The United States and a bloc of trading partners were preparing to move ahead with their own moratorium on e-commerce duties, a sign that the fight over digital trade could spill beyond the World Trade Organization and into a club-based system built by countries that still want predictable rules.

A draft text dated May 1 laid out the backup plan: if Brazil and Turkey kept blocking an extension of the wider WTO moratorium, the U.S. and a subset of members would agree among themselves not to impose customs duties on electronic transmissions for an unspecified period. That would preserve the no-duty principle for digital flows even if consensus at the WTO continued to fail.

The stakes were sharpened when the WTO moratorium on customs duties for electronic transmissions expired on March 30, 2026, after the 14th Ministerial Conference in Yaounde, Cameroon, ended without agreement. The moratorium had been in force continuously since 1998, and WTO documents have described electronic commerce broadly as the production, distribution, marketing, sale or delivery of goods and services by electronic means.

For businesses, that covered the digital goods and services that increasingly move across borders without a box or a shipping label: software downloads, cloud services, video games, music and e-books. The policy had been a priority for the United States, the European Union, Canada and Japan because it gave companies more certainty over how global digital commerce would be taxed, or left untaxed.

AI-generated illustration
AI-generated illustration

The disagreement at Yaounde underscored a larger problem for the WTO, which has struggled to update global trade rules fast enough for a more digital economy. The United States had pushed for a renewal of at least five years, while Brazil reportedly wanted only a two-year extension through the next ministerial conference. Five diplomats said the chances of breaking the deadlock before the next WTO General Council meeting in Geneva looked slim.

The International Chamber of Commerce said 236 business organisations backed a statement calling for renewal of the moratorium and a time-bound WTO reform process. John W.H. Denton AO, the chamber’s secretary general, presented that appeal at the ministerial meeting, arguing that the digital economy needed clear rules rather than uncertainty. After the talks, WTO Director-General Ngozi Okonjo-Iweala said work on a broader Yaoundé Package would continue in Geneva.

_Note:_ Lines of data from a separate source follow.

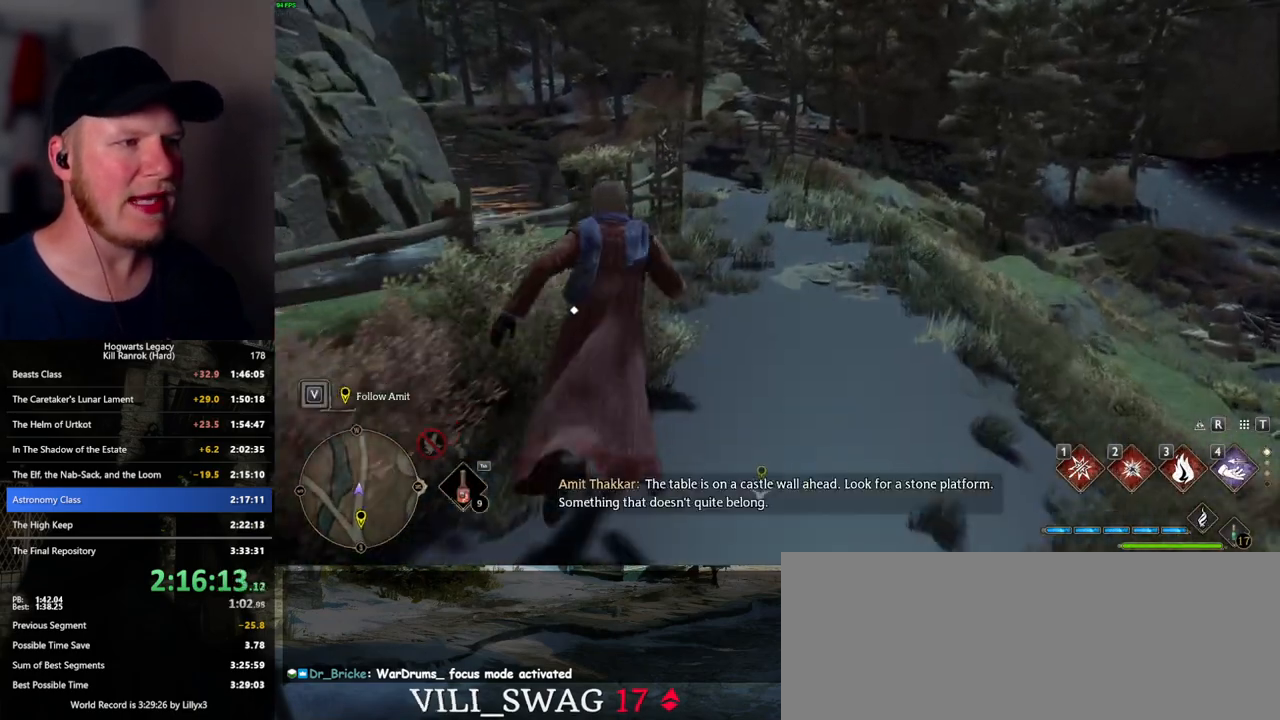
{"keys": ["w"], "mouse": [], "events": []}
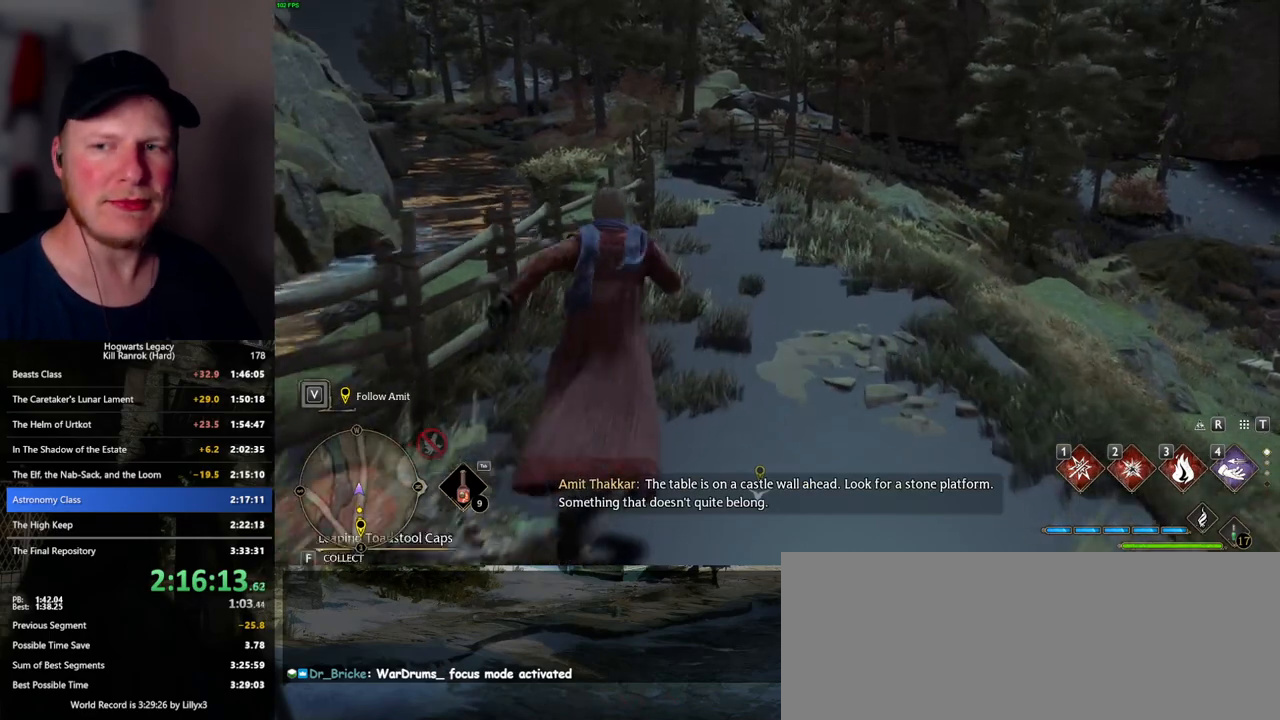
{"keys": ["w"], "mouse": [], "events": []}
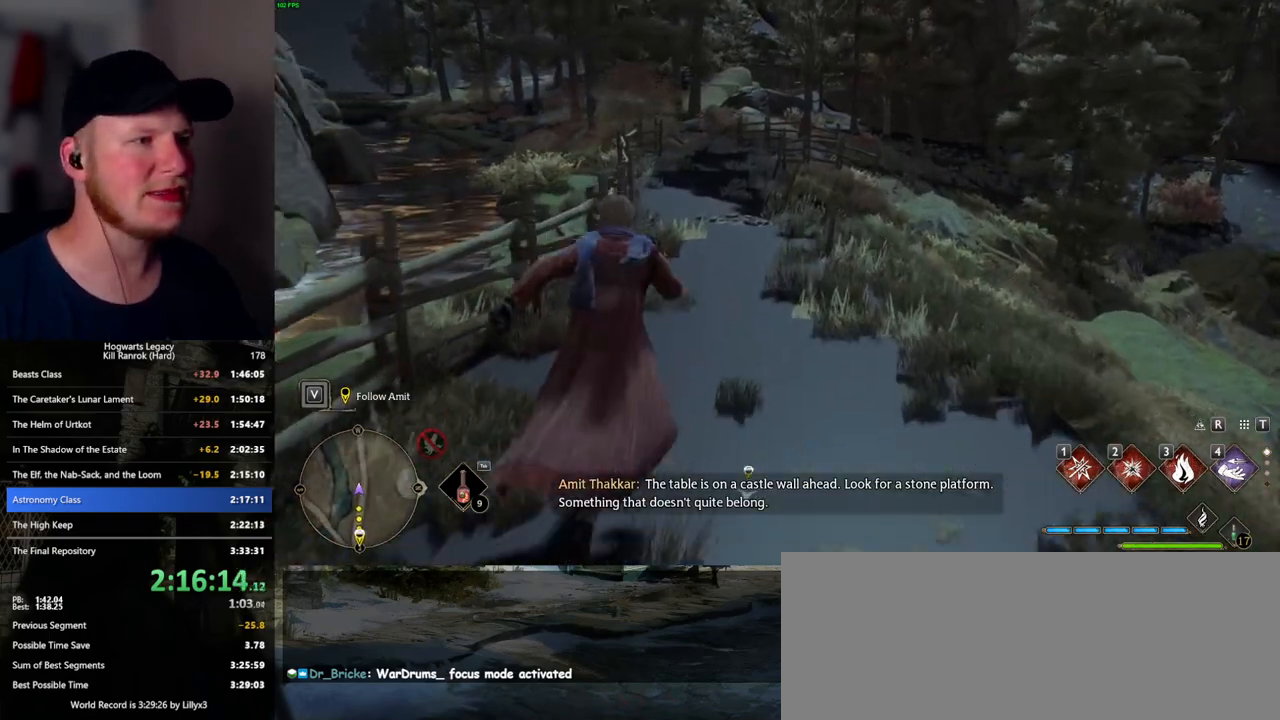
{"keys": ["w"], "mouse": [], "events": []}
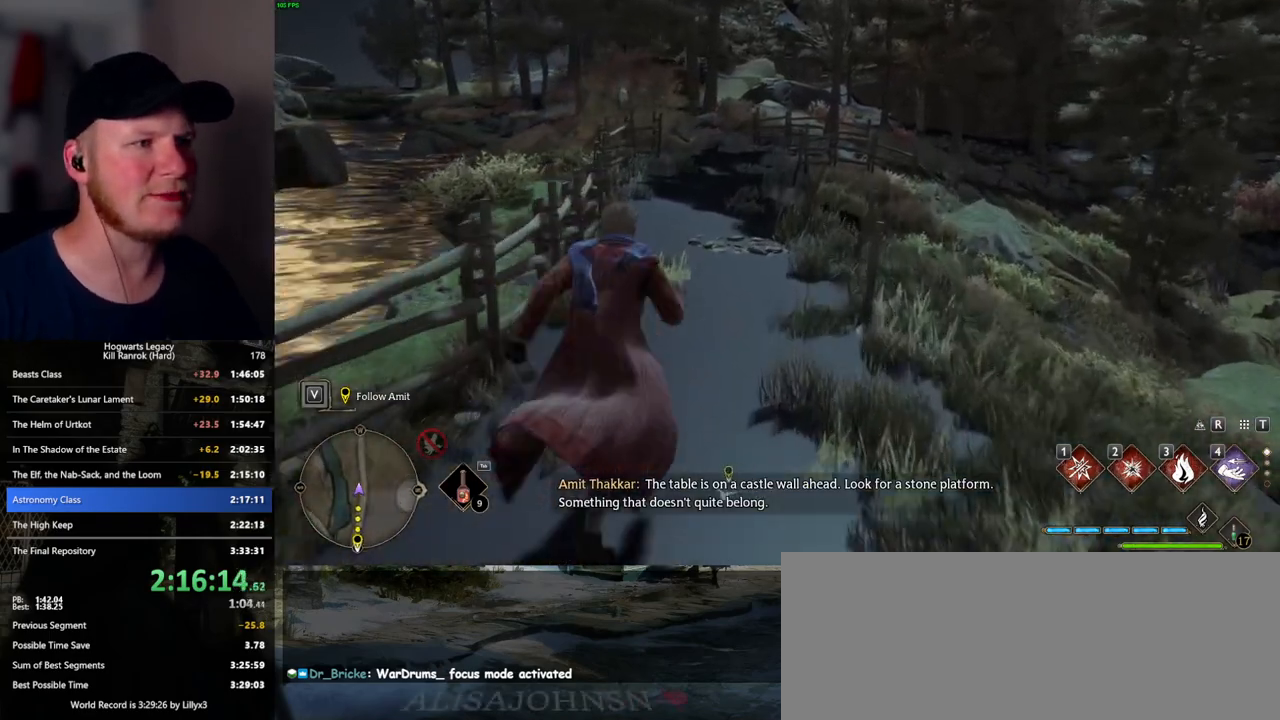
{"keys": ["w"], "mouse": [], "events": []}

If the United States and its allies do formalize their own pact, the practical effect would be immediate: holdouts could be left outside a parallel digital-trade framework while major economies keep electronic transmissions duty-free among themselves. That would protect consumers and firms from new charges on online goods and services in participating countries, but it would also weaken the WTO’s claim to set universal rules, normalizing workarounds when consensus breaks down.